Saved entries
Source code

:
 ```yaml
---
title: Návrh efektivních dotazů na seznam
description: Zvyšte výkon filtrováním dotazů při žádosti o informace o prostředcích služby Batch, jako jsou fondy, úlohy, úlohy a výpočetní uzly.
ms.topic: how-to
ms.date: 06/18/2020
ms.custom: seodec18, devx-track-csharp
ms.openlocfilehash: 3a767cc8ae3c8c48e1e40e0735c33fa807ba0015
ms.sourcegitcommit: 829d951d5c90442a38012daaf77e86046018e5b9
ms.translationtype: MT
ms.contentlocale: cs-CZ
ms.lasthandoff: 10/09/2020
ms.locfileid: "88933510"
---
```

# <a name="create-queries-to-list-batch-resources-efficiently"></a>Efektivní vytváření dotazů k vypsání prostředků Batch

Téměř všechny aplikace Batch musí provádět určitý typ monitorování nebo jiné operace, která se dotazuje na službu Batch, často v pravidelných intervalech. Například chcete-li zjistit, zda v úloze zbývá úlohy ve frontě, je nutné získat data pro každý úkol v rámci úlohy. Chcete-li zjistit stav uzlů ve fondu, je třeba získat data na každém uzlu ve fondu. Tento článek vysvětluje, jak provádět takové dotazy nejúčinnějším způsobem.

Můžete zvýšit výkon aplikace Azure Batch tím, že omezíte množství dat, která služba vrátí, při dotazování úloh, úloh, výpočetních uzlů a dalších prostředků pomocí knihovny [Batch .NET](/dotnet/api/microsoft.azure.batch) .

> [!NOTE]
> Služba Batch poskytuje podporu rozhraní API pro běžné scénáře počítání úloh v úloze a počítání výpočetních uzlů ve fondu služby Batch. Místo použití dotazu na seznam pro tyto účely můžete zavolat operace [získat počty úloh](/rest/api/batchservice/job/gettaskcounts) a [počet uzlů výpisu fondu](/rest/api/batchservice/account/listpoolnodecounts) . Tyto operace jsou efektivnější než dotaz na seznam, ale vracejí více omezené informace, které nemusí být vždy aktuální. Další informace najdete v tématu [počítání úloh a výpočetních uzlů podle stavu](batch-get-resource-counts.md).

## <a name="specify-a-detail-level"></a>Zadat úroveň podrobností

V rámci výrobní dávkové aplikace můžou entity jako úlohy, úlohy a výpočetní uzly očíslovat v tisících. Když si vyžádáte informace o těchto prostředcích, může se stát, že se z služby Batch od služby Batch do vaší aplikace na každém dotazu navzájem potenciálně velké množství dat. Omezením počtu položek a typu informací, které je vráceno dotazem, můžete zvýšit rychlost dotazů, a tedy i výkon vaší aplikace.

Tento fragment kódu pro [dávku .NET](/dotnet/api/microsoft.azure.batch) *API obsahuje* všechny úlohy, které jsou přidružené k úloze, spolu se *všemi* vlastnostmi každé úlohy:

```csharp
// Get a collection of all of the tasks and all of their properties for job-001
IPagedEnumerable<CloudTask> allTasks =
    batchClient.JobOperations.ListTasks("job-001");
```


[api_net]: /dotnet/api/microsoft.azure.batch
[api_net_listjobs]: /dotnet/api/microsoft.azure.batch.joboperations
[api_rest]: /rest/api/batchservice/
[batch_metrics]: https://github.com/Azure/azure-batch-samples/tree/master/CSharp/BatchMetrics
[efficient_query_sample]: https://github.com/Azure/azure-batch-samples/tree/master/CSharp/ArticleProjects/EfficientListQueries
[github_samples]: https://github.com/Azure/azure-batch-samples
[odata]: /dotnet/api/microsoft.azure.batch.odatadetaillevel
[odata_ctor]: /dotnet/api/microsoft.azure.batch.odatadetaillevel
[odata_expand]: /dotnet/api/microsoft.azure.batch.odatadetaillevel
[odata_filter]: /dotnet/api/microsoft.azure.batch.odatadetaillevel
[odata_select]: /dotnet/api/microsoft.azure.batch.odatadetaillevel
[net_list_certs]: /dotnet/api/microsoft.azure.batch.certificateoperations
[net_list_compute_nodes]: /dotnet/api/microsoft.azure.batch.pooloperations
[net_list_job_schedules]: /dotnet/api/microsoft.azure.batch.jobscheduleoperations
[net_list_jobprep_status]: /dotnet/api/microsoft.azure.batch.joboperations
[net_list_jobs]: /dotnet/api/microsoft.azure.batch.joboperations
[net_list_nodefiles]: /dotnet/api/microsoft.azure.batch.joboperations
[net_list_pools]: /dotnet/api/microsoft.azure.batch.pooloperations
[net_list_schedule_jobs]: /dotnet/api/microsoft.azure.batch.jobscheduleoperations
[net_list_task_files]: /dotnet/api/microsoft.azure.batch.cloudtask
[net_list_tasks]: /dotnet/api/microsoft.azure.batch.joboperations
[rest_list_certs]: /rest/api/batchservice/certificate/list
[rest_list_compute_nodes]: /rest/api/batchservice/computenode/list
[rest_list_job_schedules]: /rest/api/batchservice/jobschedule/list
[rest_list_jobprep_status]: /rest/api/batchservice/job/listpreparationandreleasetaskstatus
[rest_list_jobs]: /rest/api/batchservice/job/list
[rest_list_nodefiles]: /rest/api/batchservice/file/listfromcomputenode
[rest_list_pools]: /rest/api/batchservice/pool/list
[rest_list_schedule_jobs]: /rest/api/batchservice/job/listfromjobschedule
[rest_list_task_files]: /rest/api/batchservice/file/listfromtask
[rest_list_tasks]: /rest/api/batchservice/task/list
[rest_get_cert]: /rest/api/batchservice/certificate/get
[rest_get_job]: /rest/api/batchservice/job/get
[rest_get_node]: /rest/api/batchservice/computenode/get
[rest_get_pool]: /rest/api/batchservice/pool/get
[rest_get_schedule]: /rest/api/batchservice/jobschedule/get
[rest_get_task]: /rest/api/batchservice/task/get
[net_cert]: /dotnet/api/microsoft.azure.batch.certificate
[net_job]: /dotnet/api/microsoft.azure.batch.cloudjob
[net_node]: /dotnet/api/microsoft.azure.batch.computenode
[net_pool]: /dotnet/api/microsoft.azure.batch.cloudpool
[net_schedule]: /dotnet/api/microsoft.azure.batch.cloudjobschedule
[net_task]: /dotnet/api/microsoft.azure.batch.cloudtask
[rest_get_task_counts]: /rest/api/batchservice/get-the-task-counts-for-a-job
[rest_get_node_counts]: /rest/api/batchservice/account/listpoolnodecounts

> [What you are asked to do]: Your answer should consist of the lines from the line with "[rest_get_node]: /rest/api/batchservice/computenode/get" to the line with "[net_node]: /dotnet/api/microsoft.azure.batch.computenode" above, repeated exactly, both ends included.

> [Task output]:
[rest_get_node]: /rest/api/batchservice/computenode/get
[rest_get_pool]: /rest/api/batchservice/pool/get
[rest_get_schedule]: /rest/api/batchservice/jobschedule/get
[rest_get_task]: /rest/api/batchservice/task/get
[net_cert]: /dotnet/api/microsoft.azure.batch.certificate
[net_job]: /dotnet/api/microsoft.azure.batch.cloudjob
[net_node]: /dotnet/api/microsoft.azure.batch.computenode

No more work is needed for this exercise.